• **Problem details**:
Copy every one of the records below word for word, leaving the pictures out of your answer.

• **Data**:
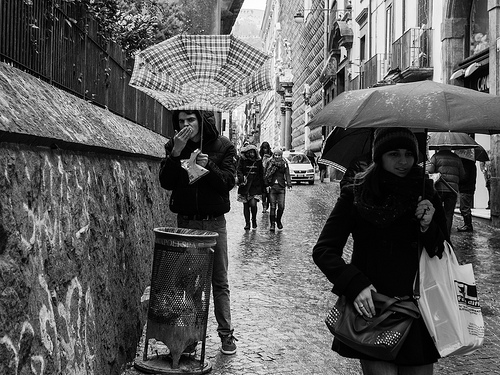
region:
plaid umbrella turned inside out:
[128, 28, 275, 114]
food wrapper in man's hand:
[178, 147, 208, 184]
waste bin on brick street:
[140, 220, 216, 373]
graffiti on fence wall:
[5, 142, 112, 372]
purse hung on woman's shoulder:
[325, 277, 423, 359]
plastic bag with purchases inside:
[411, 235, 486, 361]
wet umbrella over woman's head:
[298, 70, 498, 135]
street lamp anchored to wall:
[290, 2, 350, 27]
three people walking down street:
[235, 135, 288, 241]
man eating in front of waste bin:
[155, 100, 246, 359]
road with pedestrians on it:
[225, 162, 470, 353]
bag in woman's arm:
[420, 241, 485, 349]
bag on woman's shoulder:
[321, 291, 430, 372]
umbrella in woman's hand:
[315, 71, 485, 225]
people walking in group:
[238, 138, 295, 228]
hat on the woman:
[367, 122, 420, 156]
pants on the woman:
[266, 182, 291, 216]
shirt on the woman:
[240, 193, 259, 198]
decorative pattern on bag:
[375, 330, 400, 350]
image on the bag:
[451, 275, 478, 305]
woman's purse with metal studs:
[319, 283, 420, 363]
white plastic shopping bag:
[414, 233, 488, 356]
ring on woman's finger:
[357, 303, 365, 310]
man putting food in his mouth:
[154, 106, 234, 213]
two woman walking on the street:
[230, 144, 292, 234]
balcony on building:
[387, 27, 437, 78]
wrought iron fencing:
[0, 0, 162, 118]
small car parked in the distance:
[280, 147, 320, 183]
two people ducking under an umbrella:
[425, 127, 485, 237]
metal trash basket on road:
[135, 225, 210, 373]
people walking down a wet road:
[235, 141, 290, 231]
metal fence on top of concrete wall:
[1, 1, 173, 138]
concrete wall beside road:
[1, 63, 176, 374]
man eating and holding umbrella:
[128, 32, 277, 356]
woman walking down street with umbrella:
[306, 78, 499, 374]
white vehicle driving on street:
[279, 147, 314, 185]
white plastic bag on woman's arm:
[413, 242, 484, 358]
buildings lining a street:
[241, 1, 499, 227]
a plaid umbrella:
[109, 12, 324, 152]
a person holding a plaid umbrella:
[95, 22, 277, 213]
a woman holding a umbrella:
[311, 52, 494, 237]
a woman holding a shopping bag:
[326, 90, 491, 370]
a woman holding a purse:
[310, 105, 451, 365]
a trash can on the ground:
[119, 210, 271, 374]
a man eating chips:
[132, 105, 224, 198]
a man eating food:
[153, 97, 279, 240]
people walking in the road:
[233, 135, 333, 236]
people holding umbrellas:
[103, 14, 497, 197]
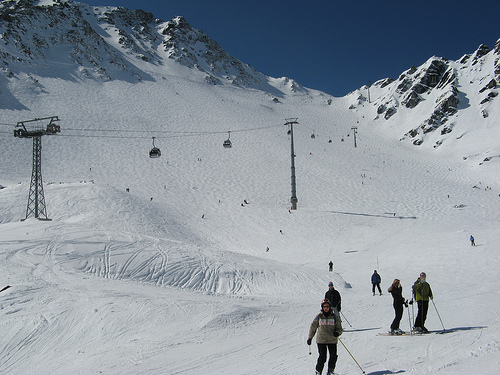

• **Response to this exercise**:
region:
plaid umbrella turned inside out:
[128, 28, 275, 114]
food wrapper in man's hand:
[178, 147, 208, 184]
waste bin on brick street:
[140, 220, 216, 373]
graffiti on fence wall:
[5, 142, 112, 372]
purse hung on woman's shoulder:
[325, 277, 423, 359]
plastic bag with purchases inside:
[411, 235, 486, 361]
wet umbrella over woman's head:
[298, 70, 498, 135]
street lamp anchored to wall:
[290, 2, 350, 27]
three people walking down street:
[235, 135, 288, 241]
man eating in front of waste bin:
[155, 100, 246, 359]
road with pedestrians on it:
[225, 162, 470, 353]
bag in woman's arm:
[420, 241, 485, 349]
bag on woman's shoulder:
[321, 291, 430, 372]
umbrella in woman's hand:
[315, 71, 485, 225]
people walking in group:
[238, 138, 295, 228]
hat on the woman:
[367, 122, 420, 156]
pants on the woman:
[266, 182, 291, 216]
shirt on the woman:
[240, 193, 259, 198]
decorative pattern on bag:
[375, 330, 400, 350]
image on the bag:
[451, 275, 478, 305]
woman's purse with metal studs:
[319, 283, 420, 363]
white plastic shopping bag:
[414, 233, 488, 356]
ring on woman's finger:
[357, 303, 365, 310]
man putting food in his mouth:
[154, 106, 234, 213]
two woman walking on the street:
[230, 144, 292, 234]
balcony on building:
[387, 27, 437, 78]
wrought iron fencing:
[0, 0, 162, 118]
small car parked in the distance:
[280, 147, 320, 183]
two people ducking under an umbrella:
[425, 127, 485, 237]
metal trash basket on road:
[135, 225, 210, 373]
people walking down a wet road:
[235, 141, 290, 231]
metal fence on top of concrete wall:
[1, 1, 173, 138]
concrete wall beside road:
[1, 63, 176, 374]
man eating and holding umbrella:
[128, 32, 277, 356]
woman walking down street with umbrella:
[306, 78, 499, 374]
white vehicle driving on street:
[279, 147, 314, 185]
white plastic bag on woman's arm:
[413, 242, 484, 358]
buildings lining a street:
[241, 1, 499, 227]
a plaid umbrella:
[109, 12, 324, 152]
a person holding a plaid umbrella:
[95, 22, 277, 213]
a woman holding a umbrella:
[311, 52, 494, 237]
a woman holding a shopping bag:
[326, 90, 491, 370]
a woman holding a purse:
[310, 105, 451, 365]
a trash can on the ground:
[119, 210, 271, 374]
a man eating chips:
[132, 105, 224, 198]
a man eating food:
[153, 97, 279, 240]
people walking in the road:
[233, 135, 333, 236]
people holding umbrellas:
[103, 14, 497, 197]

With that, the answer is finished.